僕はここ数年、ネット広告の仕事をしてきました。もう少し具体的に、例えば営業をしてきましたとかエンジニアをやってましたとか言えればいいのですが、ぼくはそういう明確に定義できる仕事からあぶれたごった煮の仕事ばかりをやってきました。 もちろん好きでやっていたことではあるものの、悩みどころもありました。実態としてはなんでも屋なんですが、「分析担当」だったり「広告運用担当」だったり「本来的な役割」がなんらか与えられている。楽しいごった煮の仕事たちは「ほんとはやって欲しくないんだけど仕方なしにやってほしい」という雰囲気に包まれていて、つまりしゃあなしのなんでも屋でした。 https://www.minemura-coffee.com/entry/2016/12/07/110000

つまるところ誰かに頼まれて仕事を助けることをやり続けていて、自分自身のミッションみたいなものがないことに苦しんでいた*1。それが現在の仕事にスイッチしてきたことで解消して気持ちよく働けるようになっている。

ちなみにこの際はディレクターと言っていて、未だに名刺に書いているんだけど最近はあまりしっくり来なくなったので「マネージャーです」と言っている。

ぼくは結構マネージャーという肩書が好きだ。これは管理監督者という意味ではない。Manage(=どうにかする)人、という意味合いで捉えている。IT界隈によくあるプロダクトマネージャーとかも管理職じゃないケースが多いし、昔の広告界隈だと営業担当のことをアカウントマネージャーと言ったりする。

ぼくはチームとプロダクト(と付随してプロジェクト)のマネジメントを職責にしているのだけど、今回の話で日々やっていることを昔と比較してみると、実はやっていることはあんまり変わってない。
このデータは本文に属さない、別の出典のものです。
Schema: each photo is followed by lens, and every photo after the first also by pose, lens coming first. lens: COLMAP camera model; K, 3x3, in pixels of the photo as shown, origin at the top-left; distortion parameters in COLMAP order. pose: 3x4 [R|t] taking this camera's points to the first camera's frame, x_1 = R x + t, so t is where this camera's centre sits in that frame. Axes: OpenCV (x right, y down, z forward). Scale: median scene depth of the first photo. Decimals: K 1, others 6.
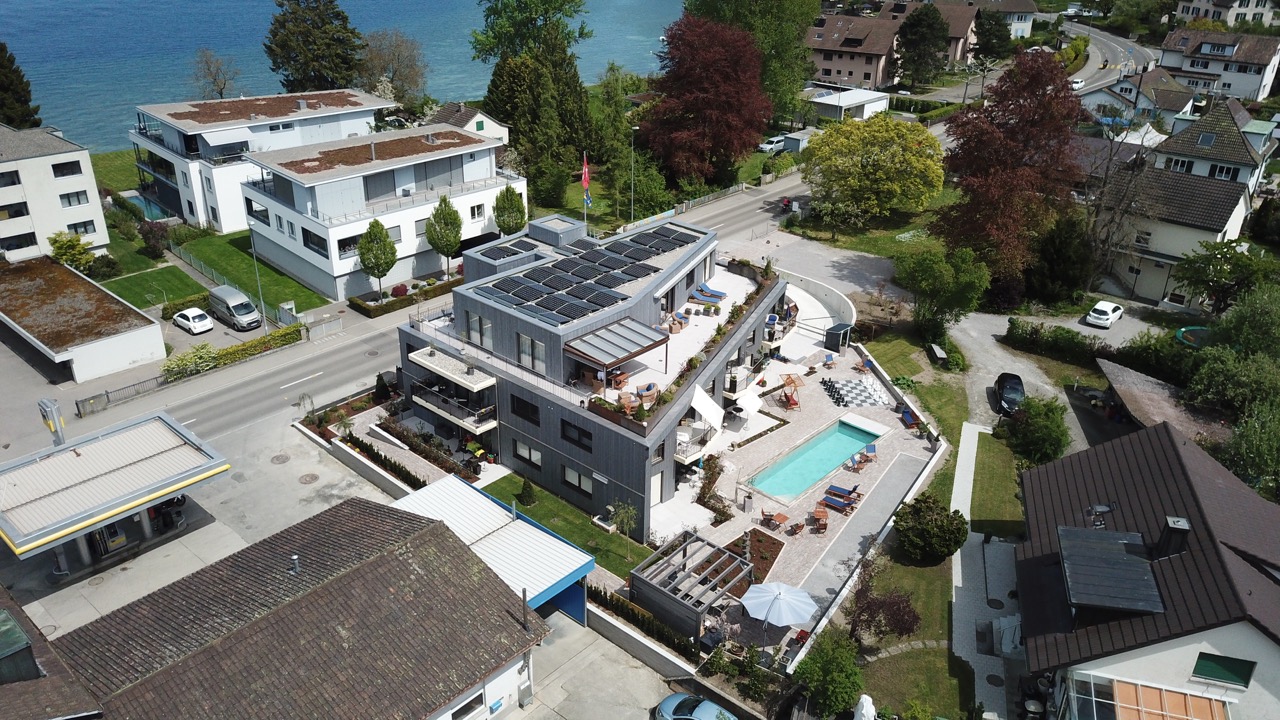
lens RADIAL K [[979.7, 0, 639.9], [0, 979.7, 362.2], [0, 0, 1]] dist [0.011686, 0.000506]
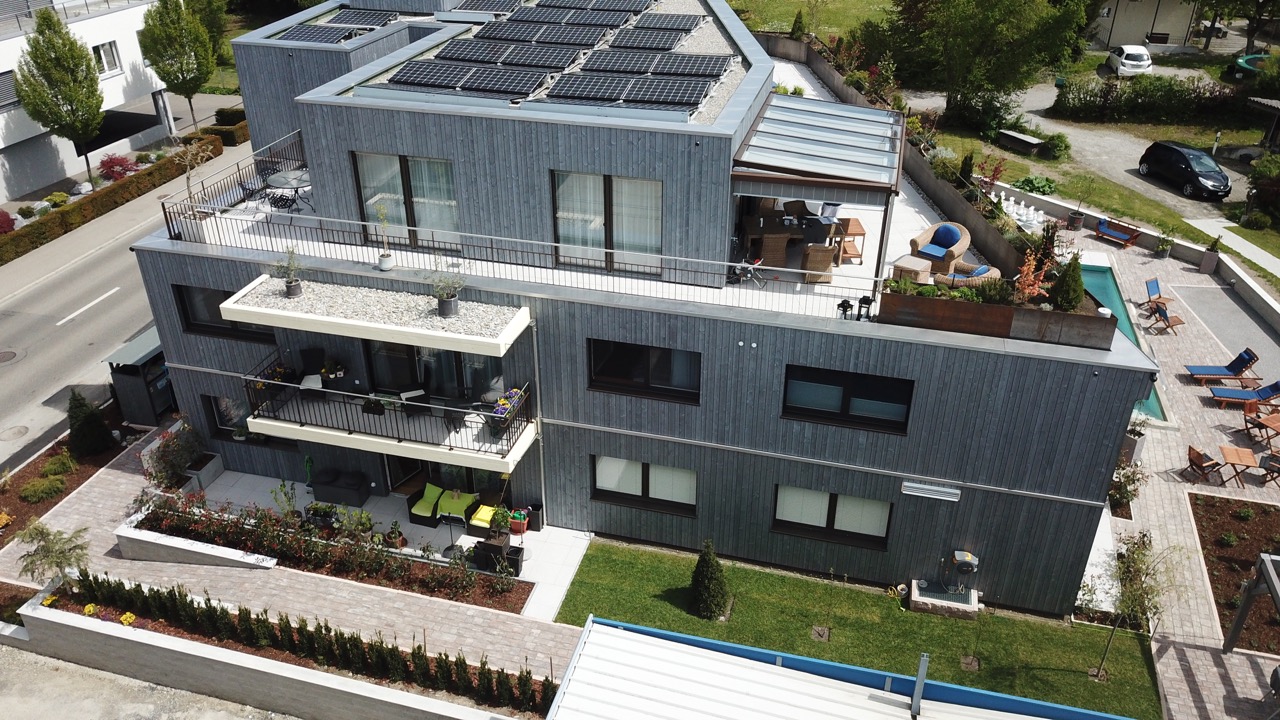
lens RADIAL K [[979.7, 0, 637.0], [0, 979.7, 355.9], [0, 0, 1]] dist [0.011686, 0.000506]
pose [[0.887756, -0.241640, 0.391791, -0.241699], [0.214069, 0.970222, 0.113335, 0.001479], [-0.407510, -0.016743, 0.913047, 0.617773]]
SQL書いたりスプレッドシートで集計・分析したり、ブラウザとにらめっこして調べごとをしたり、色んな人の相談を聞いたりしているのだけど、以前は人に頼まれて人の仕事を助ける性質だったところから、今は全てが自分の職責範囲のマネジメントにつながるものになっている。
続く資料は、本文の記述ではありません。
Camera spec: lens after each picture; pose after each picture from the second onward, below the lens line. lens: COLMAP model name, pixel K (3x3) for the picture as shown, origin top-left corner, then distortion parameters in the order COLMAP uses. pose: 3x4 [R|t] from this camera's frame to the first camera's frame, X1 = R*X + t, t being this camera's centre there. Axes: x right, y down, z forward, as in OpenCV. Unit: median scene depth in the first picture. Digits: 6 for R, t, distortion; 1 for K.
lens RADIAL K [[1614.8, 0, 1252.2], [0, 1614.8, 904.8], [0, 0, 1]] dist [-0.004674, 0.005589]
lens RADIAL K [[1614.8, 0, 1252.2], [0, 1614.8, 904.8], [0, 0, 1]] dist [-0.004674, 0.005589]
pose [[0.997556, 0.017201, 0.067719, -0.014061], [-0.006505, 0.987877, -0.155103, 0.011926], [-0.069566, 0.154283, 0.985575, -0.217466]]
ところでこうやって書いてみると、ぼくは人の仕事を助けることにさほどモチベーションを感じない人間なのだと思う。16 Personalitiesでいうところの擁護者とかであれば実はもともとのサポート型なスタイルでも幸福にやっていけたのかもしれないが、ぼくは起業家なのでそういうモチベーションがなくて苦しむのだろう。
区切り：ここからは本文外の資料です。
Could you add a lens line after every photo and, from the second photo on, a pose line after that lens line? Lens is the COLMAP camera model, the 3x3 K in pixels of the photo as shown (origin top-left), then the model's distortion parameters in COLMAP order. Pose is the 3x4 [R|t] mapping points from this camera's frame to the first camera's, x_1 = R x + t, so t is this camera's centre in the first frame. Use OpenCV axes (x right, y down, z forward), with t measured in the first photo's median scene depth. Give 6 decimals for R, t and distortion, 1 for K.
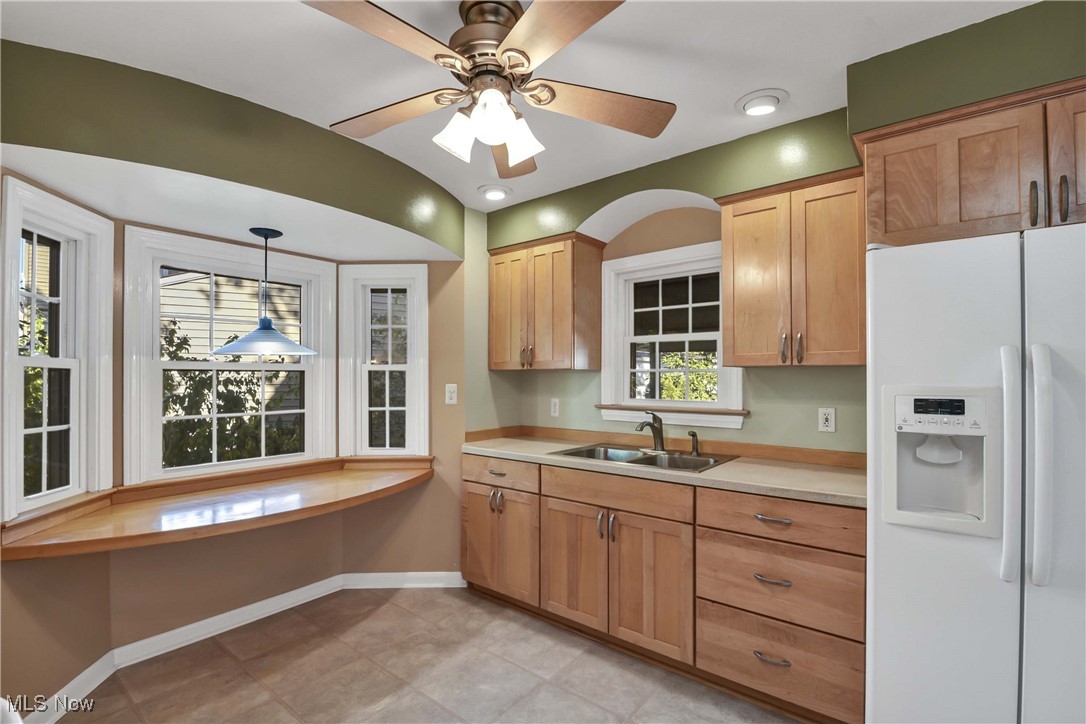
lens RADIAL K [[505.5, 0, 541.5], [0, 505.5, 368.1], [0, 0, 1]] dist [-0.000769, -0.010839]
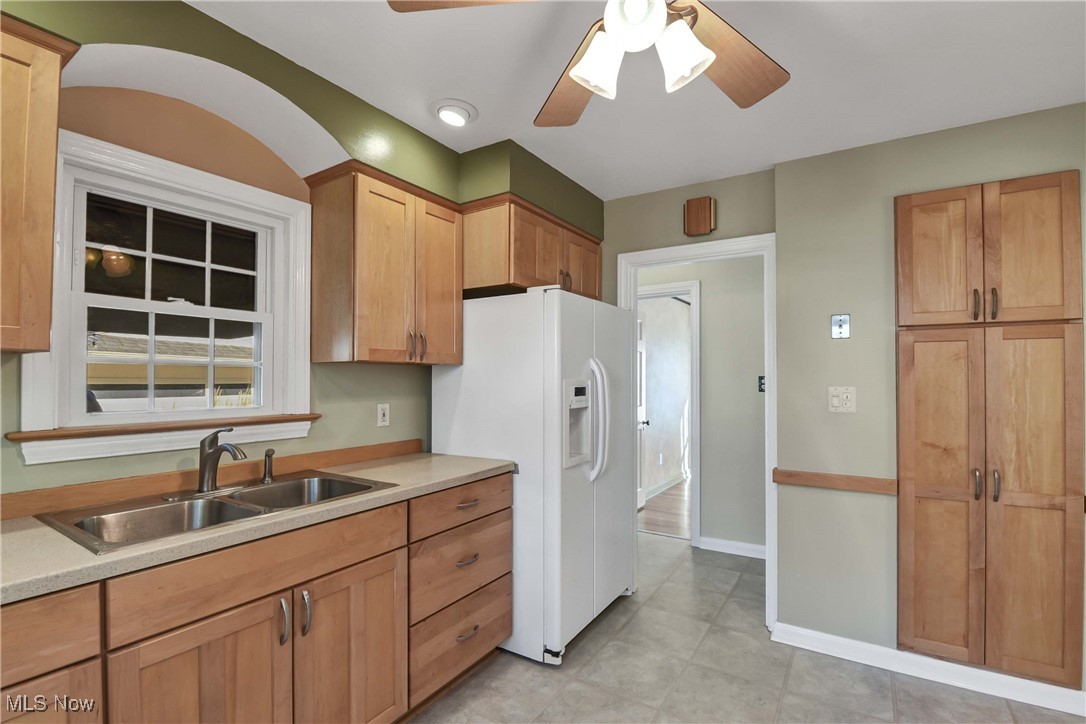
lens RADIAL K [[505.5, 0, 542.6], [0, 505.5, 369.1], [0, 0, 1]] dist [-0.000769, -0.010839]
pose [[-0.142538, 0.020915, 0.989568, -0.528602], [-0.017355, 0.999570, -0.023626, 0.025730], [-0.989637, -0.020542, -0.142114, 0.816305]]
そういうわけで、自分のことを器用貧乏だと感じている人は、〇〇マネージャーみたいな仕事にうまくハマっていくといいと思う。器用貧乏は、なんでもできるけどまとまった方向性がなくて価値になっていない状態を指している。〇〇マネージャーというのは、まさにそのまとまる方向性にあたる。

ちなみにはてなのマネージャー(ディレクター)は完全にそういう感じなので、興味ある方はお気軽にTwitterのDMやメール(minemuracoffee@gmail.com)などください。

hatenacorp.jp

*1:ちなみに器用貧乏だった頃を否定しているわけでもなくて、スキルに幅がないとそもそもまとめたって価値が出ない。器用貧乏をやってるとガンガンその幅が広がるみたいなのは良い側面ではある、ということは一応補足。